I am facing some troubles with exporting a dataframe in R to csv as it seems to be converting my factors into numerics. Using summary() before exporting, I get the following:
JobLevel JobSatisfaction
1:1880 1:1448
2:3134 2:1343
3:1307 3:1996
4: 545 4:2327
5: 248
Then, I exported the file to CSV using the following command:
fwrite(HR, file = "Cleaned Data.csv")
However, when I imported the csv later, the categorical columns have seemingly been converted to continuous as such:
HR2 <- fread("Cleaned Data.csv", na.strings = "", stringsAsFactors = TRUE)
JobLevel JobSatisfaction
Min. :1.000 Min. :1.000
1st Qu.:1.000 1st Qu.:2.000
Median :2.000 Median :3.000
Mean :2.177 Mean :2.731
3rd Qu.:3.000 3rd Qu.:4.000
Max. :5.000 Max. :4.000
I believe gender is fine as it is a string but is there a way for me to export my factors with numeric levels such that when the csv is imported later, it would still remain as a factor.
Many thanks in advance!
CSV is a generic file format that is just Comma Separated Values. It doesn't contain any information about the classes of columns - that's up to the function that reads the CSV to decide.

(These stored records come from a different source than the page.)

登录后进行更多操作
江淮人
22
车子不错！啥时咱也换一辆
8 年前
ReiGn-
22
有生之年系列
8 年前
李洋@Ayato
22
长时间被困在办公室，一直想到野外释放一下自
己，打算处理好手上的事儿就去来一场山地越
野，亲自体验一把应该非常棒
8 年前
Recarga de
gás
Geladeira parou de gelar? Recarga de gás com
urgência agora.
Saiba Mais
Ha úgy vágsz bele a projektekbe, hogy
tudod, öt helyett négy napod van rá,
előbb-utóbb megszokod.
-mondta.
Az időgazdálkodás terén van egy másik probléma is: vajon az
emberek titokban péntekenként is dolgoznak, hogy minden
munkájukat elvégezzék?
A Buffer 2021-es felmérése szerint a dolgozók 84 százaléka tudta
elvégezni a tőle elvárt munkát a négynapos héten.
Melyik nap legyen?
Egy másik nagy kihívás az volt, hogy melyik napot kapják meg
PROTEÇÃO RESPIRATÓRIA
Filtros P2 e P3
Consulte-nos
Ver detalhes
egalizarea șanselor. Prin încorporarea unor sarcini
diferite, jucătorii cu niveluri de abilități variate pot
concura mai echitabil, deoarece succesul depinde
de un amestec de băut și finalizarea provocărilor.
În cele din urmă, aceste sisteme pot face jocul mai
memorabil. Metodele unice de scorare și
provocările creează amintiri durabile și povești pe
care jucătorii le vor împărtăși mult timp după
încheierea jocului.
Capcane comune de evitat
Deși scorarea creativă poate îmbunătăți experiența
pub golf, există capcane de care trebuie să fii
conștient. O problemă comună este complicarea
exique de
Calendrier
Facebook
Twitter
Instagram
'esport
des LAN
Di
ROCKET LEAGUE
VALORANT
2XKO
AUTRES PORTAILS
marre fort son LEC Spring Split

To preserve class information when writing to a file the easiest way is to use an R-specific file format, like RDS (see ?readRDS
and ?saveRDS
). This works great if you only need R to read the file.
If you need other programs to be able to read/write the data too, then you'll need to keep track of the class information and, e.g., use the colClasses
argument of fread
to specify the column classes when you read in the CSV.